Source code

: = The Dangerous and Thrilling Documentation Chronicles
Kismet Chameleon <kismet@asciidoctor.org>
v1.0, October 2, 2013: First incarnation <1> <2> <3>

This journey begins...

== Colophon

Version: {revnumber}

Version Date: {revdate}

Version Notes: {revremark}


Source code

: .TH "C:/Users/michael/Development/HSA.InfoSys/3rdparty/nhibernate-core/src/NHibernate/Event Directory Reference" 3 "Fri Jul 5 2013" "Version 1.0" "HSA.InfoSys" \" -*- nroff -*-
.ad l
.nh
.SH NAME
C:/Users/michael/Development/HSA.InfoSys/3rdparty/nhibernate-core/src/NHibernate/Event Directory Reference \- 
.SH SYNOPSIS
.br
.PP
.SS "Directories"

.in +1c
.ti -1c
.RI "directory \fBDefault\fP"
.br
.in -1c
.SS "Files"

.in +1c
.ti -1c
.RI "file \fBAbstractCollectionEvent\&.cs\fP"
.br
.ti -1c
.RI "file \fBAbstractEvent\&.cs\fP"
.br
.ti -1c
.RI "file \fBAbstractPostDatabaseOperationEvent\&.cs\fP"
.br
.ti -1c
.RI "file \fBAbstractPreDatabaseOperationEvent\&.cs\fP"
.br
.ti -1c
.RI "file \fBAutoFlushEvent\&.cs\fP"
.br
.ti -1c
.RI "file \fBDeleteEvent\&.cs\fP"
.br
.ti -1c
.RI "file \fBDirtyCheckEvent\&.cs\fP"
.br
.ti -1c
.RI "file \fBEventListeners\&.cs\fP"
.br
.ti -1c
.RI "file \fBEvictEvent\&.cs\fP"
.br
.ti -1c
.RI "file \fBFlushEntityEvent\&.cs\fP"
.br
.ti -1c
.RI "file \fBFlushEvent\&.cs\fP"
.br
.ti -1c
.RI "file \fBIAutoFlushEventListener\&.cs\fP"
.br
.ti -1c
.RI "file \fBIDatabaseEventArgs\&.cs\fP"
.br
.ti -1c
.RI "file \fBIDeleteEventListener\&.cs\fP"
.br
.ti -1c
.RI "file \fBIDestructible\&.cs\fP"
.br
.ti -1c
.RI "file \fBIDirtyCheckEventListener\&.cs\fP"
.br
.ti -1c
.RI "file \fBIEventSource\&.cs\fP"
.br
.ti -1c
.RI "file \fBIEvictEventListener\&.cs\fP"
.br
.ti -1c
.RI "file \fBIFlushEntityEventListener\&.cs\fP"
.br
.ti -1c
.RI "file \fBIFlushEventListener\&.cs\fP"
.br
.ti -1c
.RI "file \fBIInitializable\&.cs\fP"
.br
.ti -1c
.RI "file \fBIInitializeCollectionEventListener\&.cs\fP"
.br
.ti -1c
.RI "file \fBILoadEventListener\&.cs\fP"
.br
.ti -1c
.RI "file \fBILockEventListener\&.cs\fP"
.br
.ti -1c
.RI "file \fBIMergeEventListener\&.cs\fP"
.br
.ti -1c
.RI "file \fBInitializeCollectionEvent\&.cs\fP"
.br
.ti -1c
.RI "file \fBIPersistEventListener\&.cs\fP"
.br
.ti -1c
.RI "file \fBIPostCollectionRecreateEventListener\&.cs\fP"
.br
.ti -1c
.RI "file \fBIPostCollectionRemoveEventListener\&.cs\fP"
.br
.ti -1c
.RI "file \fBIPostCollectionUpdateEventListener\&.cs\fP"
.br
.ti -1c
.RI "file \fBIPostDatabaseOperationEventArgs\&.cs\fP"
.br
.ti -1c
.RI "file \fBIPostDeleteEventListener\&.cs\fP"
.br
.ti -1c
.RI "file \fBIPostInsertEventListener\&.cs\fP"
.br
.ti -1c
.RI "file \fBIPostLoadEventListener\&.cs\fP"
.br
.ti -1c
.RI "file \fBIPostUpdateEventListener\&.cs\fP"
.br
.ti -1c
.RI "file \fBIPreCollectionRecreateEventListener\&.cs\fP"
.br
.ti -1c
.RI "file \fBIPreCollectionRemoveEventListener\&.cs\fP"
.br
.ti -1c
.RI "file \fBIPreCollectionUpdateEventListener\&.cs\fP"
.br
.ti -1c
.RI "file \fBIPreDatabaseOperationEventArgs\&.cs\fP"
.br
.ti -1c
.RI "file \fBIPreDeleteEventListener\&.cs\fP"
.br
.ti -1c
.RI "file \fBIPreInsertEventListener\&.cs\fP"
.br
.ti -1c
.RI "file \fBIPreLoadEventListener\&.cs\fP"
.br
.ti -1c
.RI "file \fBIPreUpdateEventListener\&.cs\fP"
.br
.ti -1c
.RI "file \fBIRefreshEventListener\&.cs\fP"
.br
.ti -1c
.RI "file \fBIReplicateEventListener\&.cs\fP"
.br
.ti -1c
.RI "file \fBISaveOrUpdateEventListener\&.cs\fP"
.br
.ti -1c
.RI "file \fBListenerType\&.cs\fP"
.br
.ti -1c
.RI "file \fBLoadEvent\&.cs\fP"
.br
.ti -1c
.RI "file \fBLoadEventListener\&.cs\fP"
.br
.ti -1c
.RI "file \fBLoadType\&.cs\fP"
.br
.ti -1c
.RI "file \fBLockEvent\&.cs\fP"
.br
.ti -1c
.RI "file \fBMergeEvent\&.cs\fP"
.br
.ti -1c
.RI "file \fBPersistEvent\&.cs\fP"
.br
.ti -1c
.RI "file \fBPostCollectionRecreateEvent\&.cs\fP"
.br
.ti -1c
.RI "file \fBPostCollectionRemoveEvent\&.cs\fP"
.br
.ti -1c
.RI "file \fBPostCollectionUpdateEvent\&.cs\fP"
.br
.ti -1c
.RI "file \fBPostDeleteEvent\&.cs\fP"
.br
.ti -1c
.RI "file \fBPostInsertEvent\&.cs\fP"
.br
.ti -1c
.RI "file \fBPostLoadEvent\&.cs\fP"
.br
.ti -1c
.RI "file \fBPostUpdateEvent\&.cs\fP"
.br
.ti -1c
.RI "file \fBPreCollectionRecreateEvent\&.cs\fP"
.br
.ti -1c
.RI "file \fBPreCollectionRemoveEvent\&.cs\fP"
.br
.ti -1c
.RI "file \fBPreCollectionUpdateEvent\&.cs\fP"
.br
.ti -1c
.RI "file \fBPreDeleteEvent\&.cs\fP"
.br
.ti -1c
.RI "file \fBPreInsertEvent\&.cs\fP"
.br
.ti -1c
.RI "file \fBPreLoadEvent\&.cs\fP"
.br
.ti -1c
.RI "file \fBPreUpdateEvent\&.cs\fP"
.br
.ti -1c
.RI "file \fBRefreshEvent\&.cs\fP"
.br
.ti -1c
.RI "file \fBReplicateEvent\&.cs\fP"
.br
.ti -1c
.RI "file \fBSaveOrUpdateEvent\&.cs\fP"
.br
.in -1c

* **ACTION ITEM**: Reply with the complete records, restated exactly.

* **RESULT**:
Source code

: = The Dangerous and Thrilling Documentation Chronicles
Kismet Chameleon <kismet@asciidoctor.org>
v1.0, October 2, 2013: First incarnation <1> <2> <3>

This journey begins...

== Colophon

Version: {revnumber}

Version Date: {revdate}

Version Notes: {revremark}


Source code

: .TH "C:/Users/michael/Development/HSA.InfoSys/3rdparty/nhibernate-core/src/NHibernate/Event Directory Reference" 3 "Fri Jul 5 2013" "Version 1.0" "HSA.InfoSys" \" -*- nroff -*-
.ad l
.nh
.SH NAME
C:/Users/michael/Development/HSA.InfoSys/3rdparty/nhibernate-core/src/NHibernate/Event Directory Reference \- 
.SH SYNOPSIS
.br
.PP
.SS "Directories"

.in +1c
.ti -1c
.RI "directory \fBDefault\fP"
.br
.in -1c
.SS "Files"

.in +1c
.ti -1c
.RI "file \fBAbstractCollectionEvent\&.cs\fP"
.br
.ti -1c
.RI "file \fBAbstractEvent\&.cs\fP"
.br
.ti -1c
.RI "file \fBAbstractPostDatabaseOperationEvent\&.cs\fP"
.br
.ti -1c
.RI "file \fBAbstractPreDatabaseOperationEvent\&.cs\fP"
.br
.ti -1c
.RI "file \fBAutoFlushEvent\&.cs\fP"
.br
.ti -1c
.RI "file \fBDeleteEvent\&.cs\fP"
.br
.ti -1c
.RI "file \fBDirtyCheckEvent\&.cs\fP"
.br
.ti -1c
.RI "file \fBEventListeners\&.cs\fP"
.br
.ti -1c
.RI "file \fBEvictEvent\&.cs\fP"
.br
.ti -1c
.RI "file \fBFlushEntityEvent\&.cs\fP"
.br
.ti -1c
.RI "file \fBFlushEvent\&.cs\fP"
.br
.ti -1c
.RI "file \fBIAutoFlushEventListener\&.cs\fP"
.br
.ti -1c
.RI "file \fBIDatabaseEventArgs\&.cs\fP"
.br
.ti -1c
.RI "file \fBIDeleteEventListener\&.cs\fP"
.br
.ti -1c
.RI "file \fBIDestructible\&.cs\fP"
.br
.ti -1c
.RI "file \fBIDirtyCheckEventListener\&.cs\fP"
.br
.ti -1c
.RI "file \fBIEventSource\&.cs\fP"
.br
.ti -1c
.RI "file \fBIEvictEventListener\&.cs\fP"
.br
.ti -1c
.RI "file \fBIFlushEntityEventListener\&.cs\fP"
.br
.ti -1c
.RI "file \fBIFlushEventListener\&.cs\fP"
.br
.ti -1c
.RI "file \fBIInitializable\&.cs\fP"
.br
.ti -1c
.RI "file \fBIInitializeCollectionEventListener\&.cs\fP"
.br
.ti -1c
.RI "file \fBILoadEventListener\&.cs\fP"
.br
.ti -1c
.RI "file \fBILockEventListener\&.cs\fP"
.br
.ti -1c
.RI "file \fBIMergeEventListener\&.cs\fP"
.br
.ti -1c
.RI "file \fBInitializeCollectionEvent\&.cs\fP"
.br
.ti -1c
.RI "file \fBIPersistEventListener\&.cs\fP"
.br
.ti -1c
.RI "file \fBIPostCollectionRecreateEventListener\&.cs\fP"
.br
.ti -1c
.RI "file \fBIPostCollectionRemoveEventListener\&.cs\fP"
.br
.ti -1c
.RI "file \fBIPostCollectionUpdateEventListener\&.cs\fP"
.br
.ti -1c
.RI "file \fBIPostDatabaseOperationEventArgs\&.cs\fP"
.br
.ti -1c
.RI "file \fBIPostDeleteEventListener\&.cs\fP"
.br
.ti -1c
.RI "file \fBIPostInsertEventListener\&.cs\fP"
.br
.ti -1c
.RI "file \fBIPostLoadEventListener\&.cs\fP"
.br
.ti -1c
.RI "file \fBIPostUpdateEventListener\&.cs\fP"
.br
.ti -1c
.RI "file \fBIPreCollectionRecreateEventListener\&.cs\fP"
.br
.ti -1c
.RI "file \fBIPreCollectionRemoveEventListener\&.cs\fP"
.br
.ti -1c
.RI "file \fBIPreCollectionUpdateEventListener\&.cs\fP"
.br
.ti -1c
.RI "file \fBIPreDatabaseOperationEventArgs\&.cs\fP"
.br
.ti -1c
.RI "file \fBIPreDeleteEventListener\&.cs\fP"
.br
.ti -1c
.RI "file \fBIPreInsertEventListener\&.cs\fP"
.br
.ti -1c
.RI "file \fBIPreLoadEventListener\&.cs\fP"
.br
.ti -1c
.RI "file \fBIPreUpdateEventListener\&.cs\fP"
.br
.ti -1c
.RI "file \fBIRefreshEventListener\&.cs\fP"
.br
.ti -1c
.RI "file \fBIReplicateEventListener\&.cs\fP"
.br
.ti -1c
.RI "file \fBISaveOrUpdateEventListener\&.cs\fP"
.br
.ti -1c
.RI "file \fBListenerType\&.cs\fP"
.br
.ti -1c
.RI "file \fBLoadEvent\&.cs\fP"
.br
.ti -1c
.RI "file \fBLoadEventListener\&.cs\fP"
.br
.ti -1c
.RI "file \fBLoadType\&.cs\fP"
.br
.ti -1c
.RI "file \fBLockEvent\&.cs\fP"
.br
.ti -1c
.RI "file \fBMergeEvent\&.cs\fP"
.br
.ti -1c
.RI "file \fBPersistEvent\&.cs\fP"
.br
.ti -1c
.RI "file \fBPostCollectionRecreateEvent\&.cs\fP"
.br
.ti -1c
.RI "file \fBPostCollectionRemoveEvent\&.cs\fP"
.br
.ti -1c
.RI "file \fBPostCollectionUpdateEvent\&.cs\fP"
.br
.ti -1c
.RI "file \fBPostDeleteEvent\&.cs\fP"
.br
.ti -1c
.RI "file \fBPostInsertEvent\&.cs\fP"
.br
.ti -1c
.RI "file \fBPostLoadEvent\&.cs\fP"
.br
.ti -1c
.RI "file \fBPostUpdateEvent\&.cs\fP"
.br
.ti -1c
.RI "file \fBPreCollectionRecreateEvent\&.cs\fP"
.br
.ti -1c
.RI "file \fBPreCollectionRemoveEvent\&.cs\fP"
.br
.ti -1c
.RI "file \fBPreCollectionUpdateEvent\&.cs\fP"
.br
.ti -1c
.RI "file \fBPreDeleteEvent\&.cs\fP"
.br
.ti -1c
.RI "file \fBPreInsertEvent\&.cs\fP"
.br
.ti -1c
.RI "file \fBPreLoadEvent\&.cs\fP"
.br
.ti -1c
.RI "file \fBPreUpdateEvent\&.cs\fP"
.br
.ti -1c
.RI "file \fBRefreshEvent\&.cs\fP"
.br
.ti -1c
.RI "file \fBReplicateEvent\&.cs\fP"
.br
.ti -1c
.RI "file \fBSaveOrUpdateEvent\&.cs\fP"
.br
.in -1c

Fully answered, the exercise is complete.